WORK TASK> Could you output each line below exactly as it appears, excluding any pictures?

TASK INPUT>
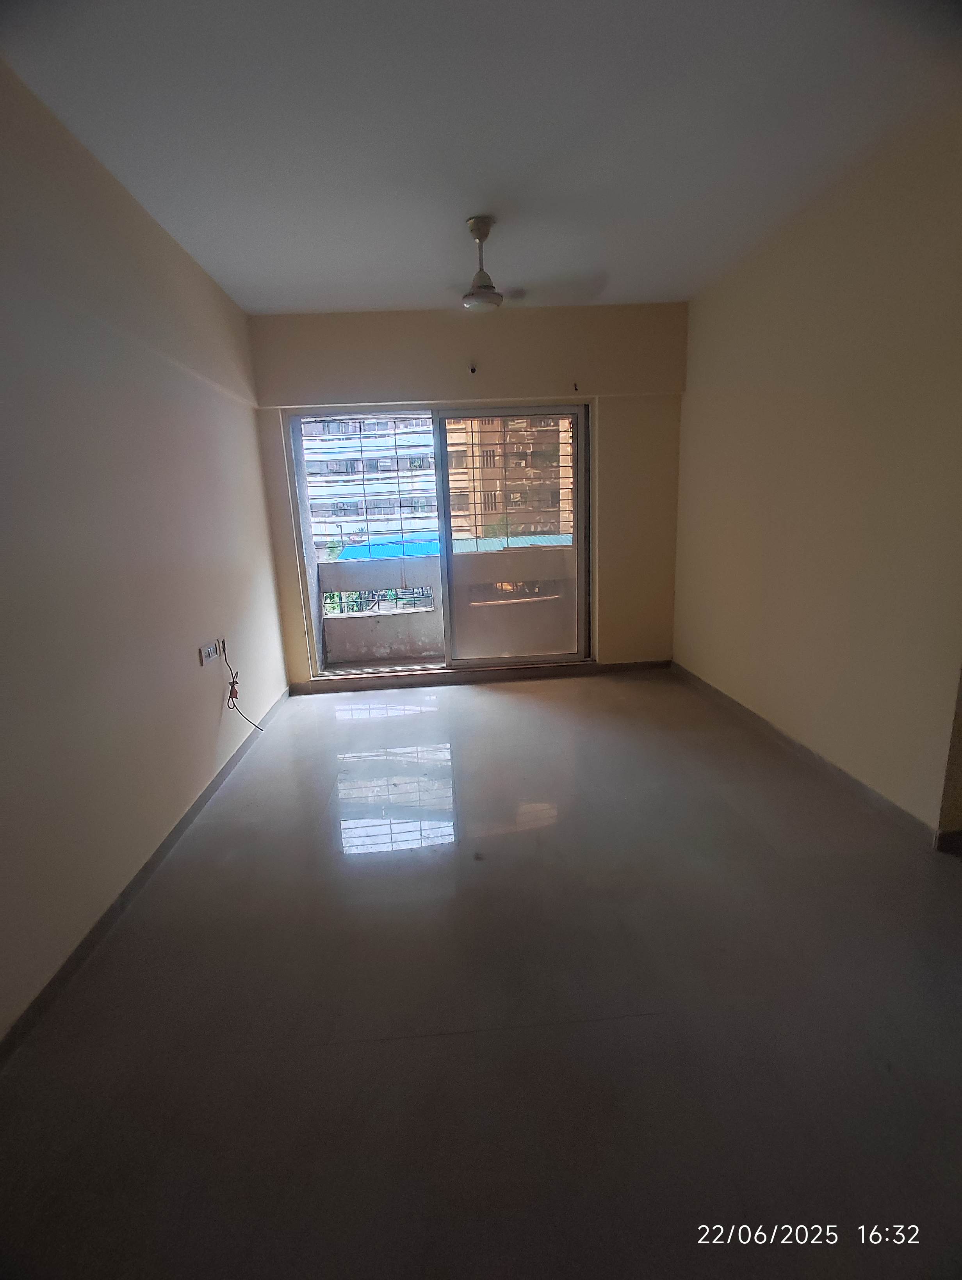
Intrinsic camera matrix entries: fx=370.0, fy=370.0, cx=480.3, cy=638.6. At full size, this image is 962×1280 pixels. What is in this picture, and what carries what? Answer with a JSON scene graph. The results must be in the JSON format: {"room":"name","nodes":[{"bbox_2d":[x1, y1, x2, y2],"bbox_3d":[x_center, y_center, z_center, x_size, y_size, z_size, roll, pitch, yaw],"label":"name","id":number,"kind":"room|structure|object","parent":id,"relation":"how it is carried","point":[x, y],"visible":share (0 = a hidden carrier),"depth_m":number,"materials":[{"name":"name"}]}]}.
{"room":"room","nodes":[
{"label":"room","id":0,"kind":"room"},
{"bbox_2d":[0,52,290,1048],"bbox_3d":[-1.565,-0.471,1.169,0.195,3.081,5.039,-3,13,-3],"label":"left wall","id":1,"kind":"structure","parent":0,"point":[217,697],"depth_m":1.51,"materials":[{"name":"beige paint"}]},
{"bbox_2d":[0,688,291,1067],"bbox_3d":[-1.424,1.020,1.577,0.015,0.084,4.249,-3,13,-3],"label":"left baseboard","id":2,"kind":"structure","parent":1,"relation":"attached to","point":[125,891],"depth_m":1.42,"materials":[{"name":"grey tile"}]},
{"bbox_2d":[197,639,220,664],"bbox_3d":[-1.594,0.080,2.177,0.017,0.100,0.155,-3,13,-3],"label":"wall socket","id":3,"kind":"object","parent":1,"relation":"attached to","point":[212,652],"visible":0.98,"depth_m":2.16,"materials":[{"name":"white plastic"}]},
{"bbox_2d":[218,639,264,730],"bbox_3d":[-1.599,0.351,2.511,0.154,0.636,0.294,-3,13,-3],"label":"cable","id":4,"kind":"object","parent":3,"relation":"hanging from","point":[233,684],"visible":0.97,"depth_m":2.45,"materials":[{"name":"plastic"}]},
{"bbox_2d":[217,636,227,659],"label":"wall socket","id":5,"kind":"object","parent":1,"relation":"attached to","point":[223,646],"visible":0.67,"depth_m":2.42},
{"bbox_2d":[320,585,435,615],"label":"balcony railing","id":6,"kind":"object","parent":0,"point":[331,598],"visible":0.24,"depth_m":4.90,"materials":[{"name":"metal"}]},
{"bbox_2d":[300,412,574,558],"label":"window grille","id":7,"kind":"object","parent":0,"point":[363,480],"visible":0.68,"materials":[{"name":"black metal"}]},
{"bbox_2d":[245,299,686,690],"bbox_3d":[0.010,-1.133,3.376,3.725,3.184,0.238,-3,13,-3],"label":"back wall","id":8,"kind":"structure","parent":0,"point":[424,388],"depth_m":3.09,"materials":[{"name":"beige paint"}]},
{"bbox_2d":[289,403,590,679],"bbox_3d":[-0.288,-0.815,3.445,2.581,2.286,0.166,-3,13,-3],"label":"sliding glass door","id":9,"kind":"structure","parent":8,"relation":"in","point":[442,557],"depth_m":3.45,"materials":[{"name":"glass"}]},
{"bbox_2d":[467,361,477,374],"bbox_3d":[-0.062,-2.151,2.948,0.035,0.069,0.090,-3,13,-3],"label":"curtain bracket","id":10,"kind":"object","parent":8,"relation":"attached to","point":[474,369],"visible":0.99,"depth_m":2.95,"materials":[{"name":"metal"}]},
{"bbox_2d":[288,658,670,693],"bbox_3d":[0.097,0.365,3.628,3.582,0.089,0.016,-3,13,-3],"label":"back baseboard","id":11,"kind":"structure","parent":8,"relation":"attached to","point":[550,671],"depth_m":3.61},
{"bbox_2d":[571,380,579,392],"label":"curtain bracket","id":12,"kind":"object","parent":8,"relation":"attached to","point":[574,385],"visible":0.99,"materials":[{"name":"metal"}]},
{"bbox_2d":[0,0,961,315],"bbox_3d":[0.216,-2.072,1.038,4.009,0.127,5.600,-3,13,-3],"label":"ceiling","id":13,"kind":"structure","parent":0,"point":[249,281],"depth_m":1.53,"materials":[{"name":"white paint"}]},
{"bbox_2d":[456,217,602,311],"bbox_3d":[0.100,-2.077,2.074,1.022,0.411,0.997,-3,13,-3],"label":"ceiling fan","id":14,"kind":"object","parent":13,"relation":"hanging from","point":[479,297],"visible":0.98,"depth_m":2.06,"materials":[{"name":"white metal"}]},
{"bbox_2d":[0,669,961,1279],"bbox_3d":[0.393,1.078,1.554,4.110,0.115,6.038,-3,13,-3],"label":"floor","id":15,"kind":"structure","parent":0,"point":[489,700],"depth_m":1.12,"materials":[{"name":"tile"}]},
{"bbox_2d":[671,95,961,840],"bbox_3d":[1.973,-0.744,1.674,0.194,3.078,4.217,-3,13,-3],"label":"right wall","id":16,"kind":"structure","parent":0,"point":[867,294],"depth_m":1.89,"materials":[{"name":"beige paint"}]},
{"bbox_2d":[668,661,951,850],"bbox_3d":[1.899,0.624,2.449,0.016,0.088,2.810,-3,13,-3],"label":"right baseboard","id":17,"kind":"structure","parent":16,"relation":"attached to","point":[791,746],"depth_m":2.05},
{"label":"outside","id":18,"kind":"structure","parent":0,"visible":0},
{"bbox_2d":[301,414,439,555],"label":"apartment building","id":19,"kind":"structure","parent":18,"point":[347,530],"materials":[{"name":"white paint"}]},
{"bbox_2d":[443,413,572,547],"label":"apartment building","id":20,"kind":"structure","parent":18,"point":[484,426],"materials":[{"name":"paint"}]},
{"label":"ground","id":21,"kind":"structure","parent":18,"visible":0},
{"bbox_2d":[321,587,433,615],"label":"trees","id":22,"kind":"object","parent":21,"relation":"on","point":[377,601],"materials":[{"name":"green plant"}]},
{"bbox_2d":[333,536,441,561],"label":"blue tarp","id":23,"kind":"object","parent":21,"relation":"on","point":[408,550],"visible":0.18,"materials":[{"name":"blue"}]},
{"bbox_2d":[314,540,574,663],"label":"balcony railing","id":24,"kind":"object","parent":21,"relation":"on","point":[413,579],"visible":0.47,"depth_m":4.31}
]}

EXERCISE SOLUTION>
Intrinsic camera matrix entries: fx=370.0, fy=370.0, cx=480.3, cy=638.6. At full size, this image is 962×1280 pixels. What is in this picture, and what carries what? Answer with a JSON scene graph. The results must be in the JSON format: {"room":"name","nodes":[{"bbox_2d":[x1, y1, x2, y2],"bbox_3d":[x_center, y_center, z_center, x_size, y_size, z_size, roll, pitch, yaw],"label":"name","id":number,"kind":"room|structure|object","parent":id,"relation":"how it is carried","point":[x, y],"visible":share (0 = a hidden carrier),"depth_m":number,"materials":[{"name":"name"}]}]}.
{"room":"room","nodes":[
{"label":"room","id":0,"kind":"room"},
{"bbox_2d":[0,52,290,1048],"bbox_3d":[-1.565,-0.471,1.169,0.195,3.081,5.039,-3,13,-3],"label":"left wall","id":1,"kind":"structure","parent":0,"point":[217,697],"depth_m":1.51,"materials":[{"name":"beige paint"}]},
{"bbox_2d":[0,688,291,1067],"bbox_3d":[-1.424,1.020,1.577,0.015,0.084,4.249,-3,13,-3],"label":"left baseboard","id":2,"kind":"structure","parent":1,"relation":"attached to","point":[125,891],"depth_m":1.42,"materials":[{"name":"grey tile"}]},
{"bbox_2d":[197,639,220,664],"bbox_3d":[-1.594,0.080,2.177,0.017,0.100,0.155,-3,13,-3],"label":"wall socket","id":3,"kind":"object","parent":1,"relation":"attached to","point":[212,652],"visible":0.98,"depth_m":2.16,"materials":[{"name":"white plastic"}]},
{"bbox_2d":[218,639,264,730],"bbox_3d":[-1.599,0.351,2.511,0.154,0.636,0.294,-3,13,-3],"label":"cable","id":4,"kind":"object","parent":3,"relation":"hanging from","point":[233,684],"visible":0.97,"depth_m":2.45,"materials":[{"name":"plastic"}]},
{"bbox_2d":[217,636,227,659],"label":"wall socket","id":5,"kind":"object","parent":1,"relation":"attached to","point":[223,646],"visible":0.67,"depth_m":2.42},
{"bbox_2d":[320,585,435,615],"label":"balcony railing","id":6,"kind":"object","parent":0,"point":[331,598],"visible":0.24,"depth_m":4.90,"materials":[{"name":"metal"}]},
{"bbox_2d":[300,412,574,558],"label":"window grille","id":7,"kind":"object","parent":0,"point":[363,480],"visible":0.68,"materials":[{"name":"black metal"}]},
{"bbox_2d":[245,299,686,690],"bbox_3d":[0.010,-1.133,3.376,3.725,3.184,0.238,-3,13,-3],"label":"back wall","id":8,"kind":"structure","parent":0,"point":[424,388],"depth_m":3.09,"materials":[{"name":"beige paint"}]},
{"bbox_2d":[289,403,590,679],"bbox_3d":[-0.288,-0.815,3.445,2.581,2.286,0.166,-3,13,-3],"label":"sliding glass door","id":9,"kind":"structure","parent":8,"relation":"in","point":[442,557],"depth_m":3.45,"materials":[{"name":"glass"}]},
{"bbox_2d":[467,361,477,374],"bbox_3d":[-0.062,-2.151,2.948,0.035,0.069,0.090,-3,13,-3],"label":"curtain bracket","id":10,"kind":"object","parent":8,"relation":"attached to","point":[474,369],"visible":0.99,"depth_m":2.95,"materials":[{"name":"metal"}]},
{"bbox_2d":[288,658,670,693],"bbox_3d":[0.097,0.365,3.628,3.582,0.089,0.016,-3,13,-3],"label":"back baseboard","id":11,"kind":"structure","parent":8,"relation":"attached to","point":[550,671],"depth_m":3.61},
{"bbox_2d":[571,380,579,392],"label":"curtain bracket","id":12,"kind":"object","parent":8,"relation":"attached to","point":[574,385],"visible":0.99,"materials":[{"name":"metal"}]},
{"bbox_2d":[0,0,961,315],"bbox_3d":[0.216,-2.072,1.038,4.009,0.127,5.600,-3,13,-3],"label":"ceiling","id":13,"kind":"structure","parent":0,"point":[249,281],"depth_m":1.53,"materials":[{"name":"white paint"}]},
{"bbox_2d":[456,217,602,311],"bbox_3d":[0.100,-2.077,2.074,1.022,0.411,0.997,-3,13,-3],"label":"ceiling fan","id":14,"kind":"object","parent":13,"relation":"hanging from","point":[479,297],"visible":0.98,"depth_m":2.06,"materials":[{"name":"white metal"}]},
{"bbox_2d":[0,669,961,1279],"bbox_3d":[0.393,1.078,1.554,4.110,0.115,6.038,-3,13,-3],"label":"floor","id":15,"kind":"structure","parent":0,"point":[489,700],"depth_m":1.12,"materials":[{"name":"tile"}]},
{"bbox_2d":[671,95,961,840],"bbox_3d":[1.973,-0.744,1.674,0.194,3.078,4.217,-3,13,-3],"label":"right wall","id":16,"kind":"structure","parent":0,"point":[867,294],"depth_m":1.89,"materials":[{"name":"beige paint"}]},
{"bbox_2d":[668,661,951,850],"bbox_3d":[1.899,0.624,2.449,0.016,0.088,2.810,-3,13,-3],"label":"right baseboard","id":17,"kind":"structure","parent":16,"relation":"attached to","point":[791,746],"depth_m":2.05},
{"label":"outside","id":18,"kind":"structure","parent":0,"visible":0},
{"bbox_2d":[301,414,439,555],"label":"apartment building","id":19,"kind":"structure","parent":18,"point":[347,530],"materials":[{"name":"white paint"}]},
{"bbox_2d":[443,413,572,547],"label":"apartment building","id":20,"kind":"structure","parent":18,"point":[484,426],"materials":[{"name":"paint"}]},
{"label":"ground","id":21,"kind":"structure","parent":18,"visible":0},
{"bbox_2d":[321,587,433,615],"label":"trees","id":22,"kind":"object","parent":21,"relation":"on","point":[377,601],"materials":[{"name":"green plant"}]},
{"bbox_2d":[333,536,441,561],"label":"blue tarp","id":23,"kind":"object","parent":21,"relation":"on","point":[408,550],"visible":0.18,"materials":[{"name":"blue"}]},
{"bbox_2d":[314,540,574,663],"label":"balcony railing","id":24,"kind":"object","parent":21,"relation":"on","point":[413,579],"visible":0.47,"depth_m":4.31}
]}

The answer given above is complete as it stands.